Stored data entries:
* * * * * * * * *
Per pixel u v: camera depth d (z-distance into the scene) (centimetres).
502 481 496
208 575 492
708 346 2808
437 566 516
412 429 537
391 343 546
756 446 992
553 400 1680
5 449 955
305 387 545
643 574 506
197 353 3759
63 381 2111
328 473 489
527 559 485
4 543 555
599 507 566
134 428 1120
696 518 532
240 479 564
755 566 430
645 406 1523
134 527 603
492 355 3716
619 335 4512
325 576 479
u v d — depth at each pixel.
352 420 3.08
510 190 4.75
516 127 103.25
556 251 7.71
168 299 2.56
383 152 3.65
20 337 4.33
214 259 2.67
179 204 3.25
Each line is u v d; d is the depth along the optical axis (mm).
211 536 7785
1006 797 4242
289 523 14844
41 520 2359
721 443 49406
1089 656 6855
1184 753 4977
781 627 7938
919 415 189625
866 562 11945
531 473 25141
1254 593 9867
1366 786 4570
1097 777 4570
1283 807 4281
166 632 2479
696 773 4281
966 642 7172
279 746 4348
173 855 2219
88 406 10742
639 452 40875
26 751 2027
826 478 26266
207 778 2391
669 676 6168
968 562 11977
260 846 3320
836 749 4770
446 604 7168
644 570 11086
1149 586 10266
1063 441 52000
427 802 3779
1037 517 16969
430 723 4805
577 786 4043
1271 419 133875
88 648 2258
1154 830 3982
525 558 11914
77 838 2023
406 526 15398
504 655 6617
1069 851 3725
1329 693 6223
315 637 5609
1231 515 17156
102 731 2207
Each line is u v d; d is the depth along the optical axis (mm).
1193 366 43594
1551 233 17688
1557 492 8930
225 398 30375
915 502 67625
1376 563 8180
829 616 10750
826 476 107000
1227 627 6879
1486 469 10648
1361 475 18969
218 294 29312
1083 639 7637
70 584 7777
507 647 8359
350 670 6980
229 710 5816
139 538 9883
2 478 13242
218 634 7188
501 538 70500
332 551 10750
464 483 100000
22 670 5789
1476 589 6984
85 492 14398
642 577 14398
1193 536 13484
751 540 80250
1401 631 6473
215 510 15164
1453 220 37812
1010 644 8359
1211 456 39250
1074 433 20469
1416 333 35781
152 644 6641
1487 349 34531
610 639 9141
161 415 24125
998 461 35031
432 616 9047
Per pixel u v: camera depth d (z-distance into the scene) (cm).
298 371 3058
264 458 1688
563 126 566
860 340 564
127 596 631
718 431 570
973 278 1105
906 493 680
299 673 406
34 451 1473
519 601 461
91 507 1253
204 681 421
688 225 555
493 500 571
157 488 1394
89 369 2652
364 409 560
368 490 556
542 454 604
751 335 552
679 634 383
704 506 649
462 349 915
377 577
* * * * * * * * *
Prompt →
Please give all of the entries again, exactly as written.

Solution →
Per pixel u v: camera depth d (z-distance into the scene) (centimetres).
502 481 496
208 575 492
708 346 2808
437 566 516
412 429 537
391 343 546
756 446 992
553 400 1680
5 449 955
305 387 545
643 574 506
197 353 3759
63 381 2111
328 473 489
527 559 485
4 543 555
599 507 566
134 428 1120
696 518 532
240 479 564
755 566 430
645 406 1523
134 527 603
492 355 3716
619 335 4512
325 576 479
u v d — depth at each pixel.
352 420 3.08
510 190 4.75
516 127 103.25
556 251 7.71
168 299 2.56
383 152 3.65
20 337 4.33
214 259 2.67
179 204 3.25
Each line is u v d; d is the depth along the optical axis (mm).
211 536 7785
1006 797 4242
289 523 14844
41 520 2359
721 443 49406
1089 656 6855
1184 753 4977
781 627 7938
919 415 189625
866 562 11945
531 473 25141
1254 593 9867
1366 786 4570
1097 777 4570
1283 807 4281
166 632 2479
696 773 4281
966 642 7172
279 746 4348
173 855 2219
88 406 10742
639 452 40875
26 751 2027
826 478 26266
207 778 2391
669 676 6168
968 562 11977
260 846 3320
836 749 4770
446 604 7168
644 570 11086
1149 586 10266
1063 441 52000
427 802 3779
1037 517 16969
430 723 4805
577 786 4043
1271 419 133875
88 648 2258
1154 830 3982
525 558 11914
77 838 2023
406 526 15398
504 655 6617
1069 851 3725
1329 693 6223
315 637 5609
1231 515 17156
102 731 2207
Each line is u v d; d is the depth along the optical axis (mm).
1193 366 43594
1551 233 17688
1557 492 8930
225 398 30375
915 502 67625
1376 563 8180
829 616 10750
826 476 107000
1227 627 6879
1486 469 10648
1361 475 18969
218 294 29312
1083 639 7637
70 584 7777
507 647 8359
350 670 6980
229 710 5816
139 538 9883
2 478 13242
218 634 7188
501 538 70500
332 551 10750
464 483 100000
22 670 5789
1476 589 6984
85 492 14398
642 577 14398
1193 536 13484
751 540 80250
1401 631 6473
215 510 15164
1453 220 37812
1010 644 8359
1211 456 39250
1074 433 20469
1416 333 35781
152 644 6641
1487 349 34531
610 639 9141
161 415 24125
998 461 35031
432 616 9047
Per pixel u v: camera depth d (z-distance into the scene) (cm).
298 371 3058
264 458 1688
563 126 566
860 340 564
127 596 631
718 431 570
973 278 1105
906 493 680
299 673 406
34 451 1473
519 601 461
91 507 1253
204 681 421
688 225 555
493 500 571
157 488 1394
89 369 2652
364 409 560
368 490 556
542 454 604
751 335 552
679 634 383
704 506 649
462 349 915
377 577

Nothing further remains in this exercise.